Ironically enough, none of the ten incoming frosh or transfers have suffered injuries serious enough to limit their work. "When we're in shorts, the tempo is like a full pads practice for them normally," Willingham said when asked about the adjustment the first-year players are making. "There's just a ton of overload going on right now. They are taking information for a whole season that they'll be responsible for and learning it in 3-4 days. Once they can balance that with the physical skills, they will be alright."

Now that Washington is in it's second week, it's up to Willingham and his staff to balance the fine art of pushing his players hard, yet understanding when they are about to hit the wall. "That moment happens at a different time for each school," said Willingham. "If I had been here a few years, I'd be able to tell you exactly when I knew that time would be coming. But with a new team, you're not sure.

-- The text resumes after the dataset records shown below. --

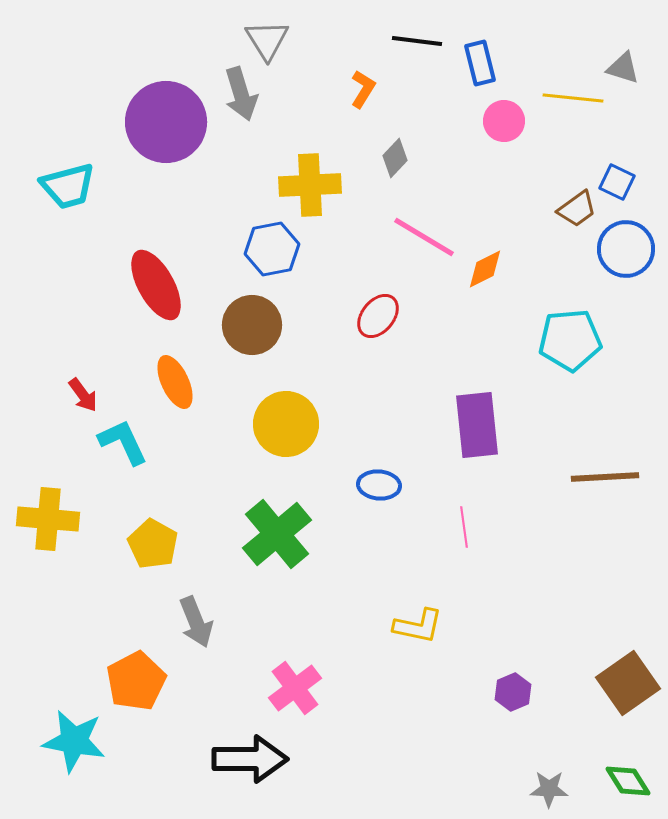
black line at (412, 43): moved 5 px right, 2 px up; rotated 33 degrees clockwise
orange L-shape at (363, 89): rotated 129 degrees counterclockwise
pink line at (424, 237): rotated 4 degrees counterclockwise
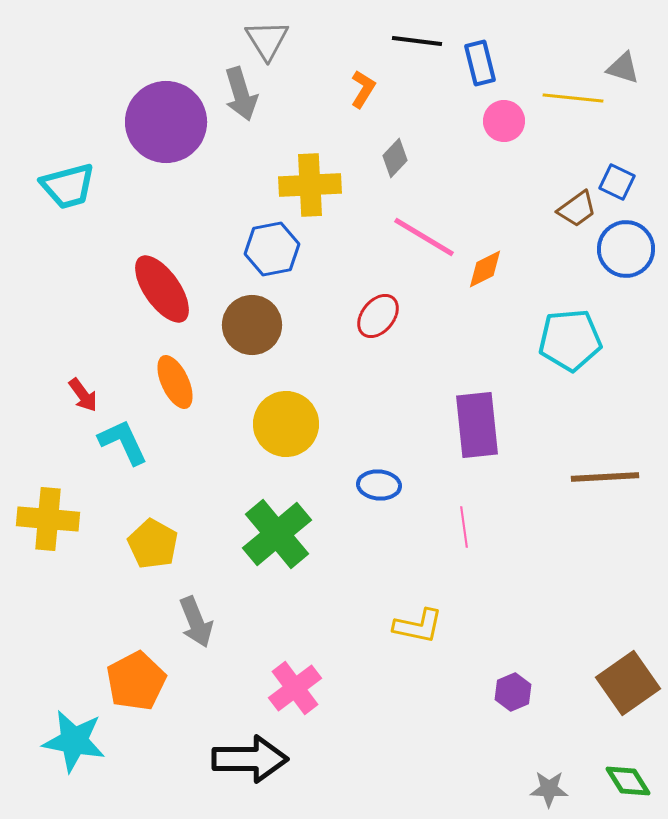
red ellipse at (156, 285): moved 6 px right, 4 px down; rotated 6 degrees counterclockwise
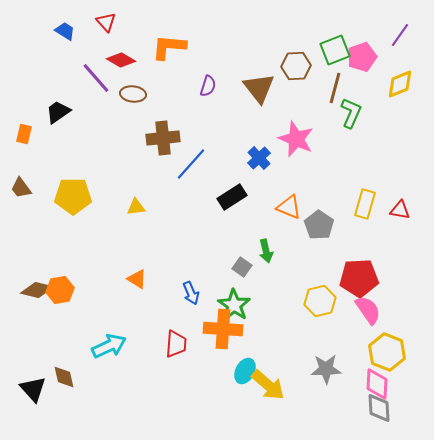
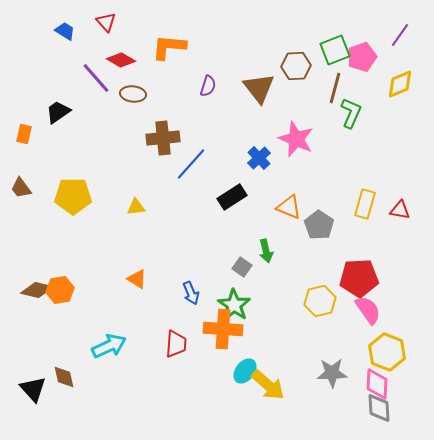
gray star at (326, 369): moved 6 px right, 4 px down
cyan ellipse at (245, 371): rotated 10 degrees clockwise
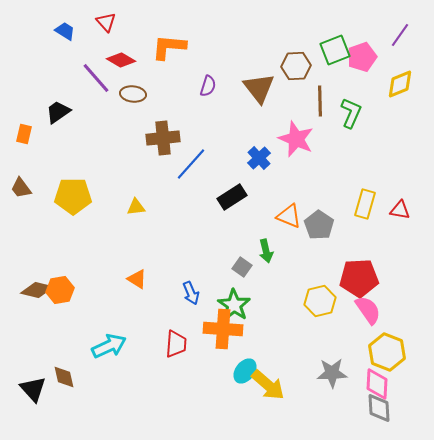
brown line at (335, 88): moved 15 px left, 13 px down; rotated 16 degrees counterclockwise
orange triangle at (289, 207): moved 9 px down
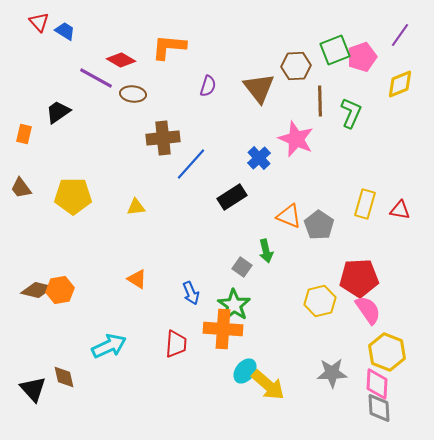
red triangle at (106, 22): moved 67 px left
purple line at (96, 78): rotated 20 degrees counterclockwise
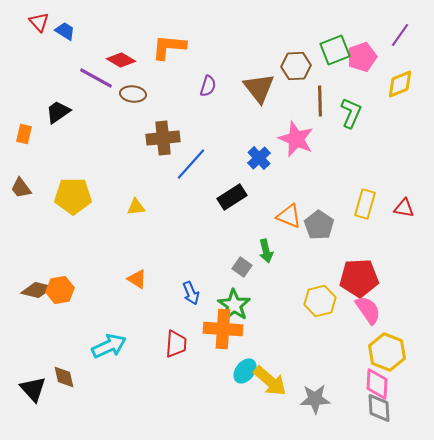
red triangle at (400, 210): moved 4 px right, 2 px up
gray star at (332, 373): moved 17 px left, 26 px down
yellow arrow at (268, 385): moved 2 px right, 4 px up
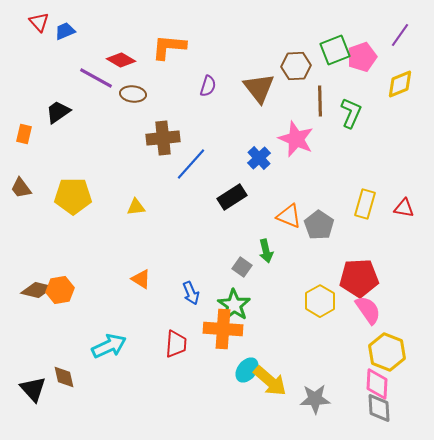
blue trapezoid at (65, 31): rotated 55 degrees counterclockwise
orange triangle at (137, 279): moved 4 px right
yellow hexagon at (320, 301): rotated 16 degrees counterclockwise
cyan ellipse at (245, 371): moved 2 px right, 1 px up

So I tell the team to go out there and go one-hundred percent and I will be able to figure out what adjustments we need to make.

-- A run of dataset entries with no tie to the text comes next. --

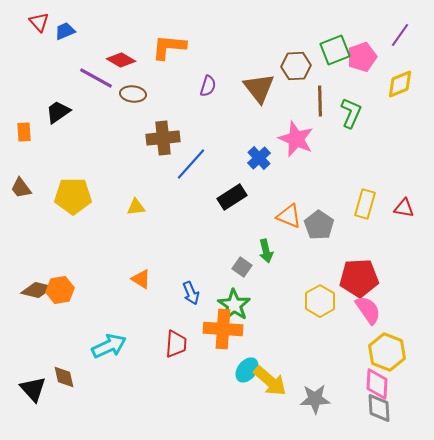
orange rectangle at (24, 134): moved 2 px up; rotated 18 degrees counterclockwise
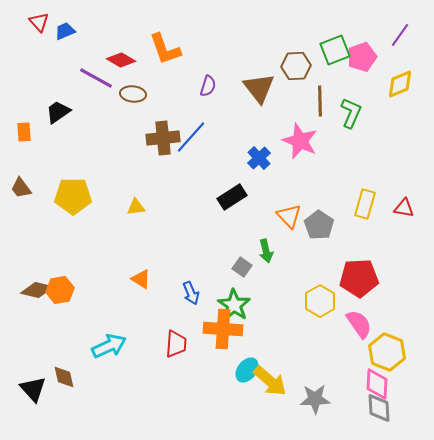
orange L-shape at (169, 47): moved 4 px left, 2 px down; rotated 114 degrees counterclockwise
pink star at (296, 139): moved 4 px right, 2 px down
blue line at (191, 164): moved 27 px up
orange triangle at (289, 216): rotated 24 degrees clockwise
pink semicircle at (368, 310): moved 9 px left, 14 px down
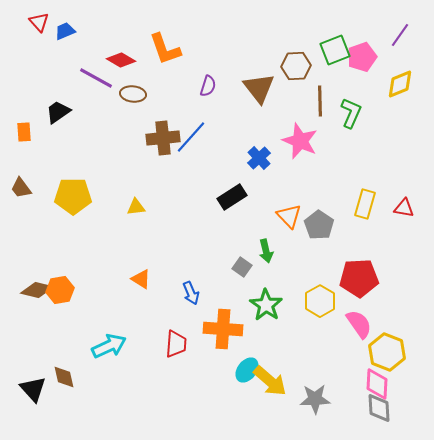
green star at (234, 305): moved 32 px right
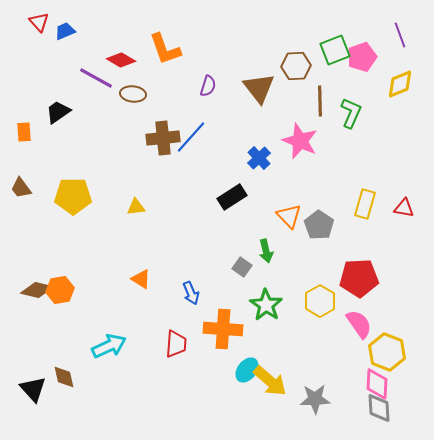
purple line at (400, 35): rotated 55 degrees counterclockwise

"But as I always like to say, when they dump their food, that's when I'll know."

And along with that, Willingham is constantly looking for that 'upward climb'. "Yesterday was another step forward," he said when asked about Sunday's practice. "But we have been inconsistent in that area. We need to keep moving on the upward climb. I'm always concerned about effort, and of course effort is going to be slowed somewhat because of the learning process."

So how does he balance effort with learning? "Well, there are two schools of thought," said Willingham. "There's 'part-whole' and there is 'whole-part'. The latter is more of what we're doing right now. We give them everything first because we have a pretty good idea of what they can absorb."

And how is that? "They've had a lot of experience picking up new systems," he said, matter-of-factly.

But Willingham goes even past 'whole-part'. In truth, what we're really doing is 'whole-whole', he said. "We gave it all to them in the spring and now we're reinforcing all of it this fall. And just because we're doing that doesn't mean we stop talking about detail," he added. "We talk about detail every day."

Lee gone: Jamie Lee, a walk-on linebacker from Everett, who started his football career at Eastern Washington, has left the team. His departure allowed Washington to bring in another walk-on LB, Joshua Gage.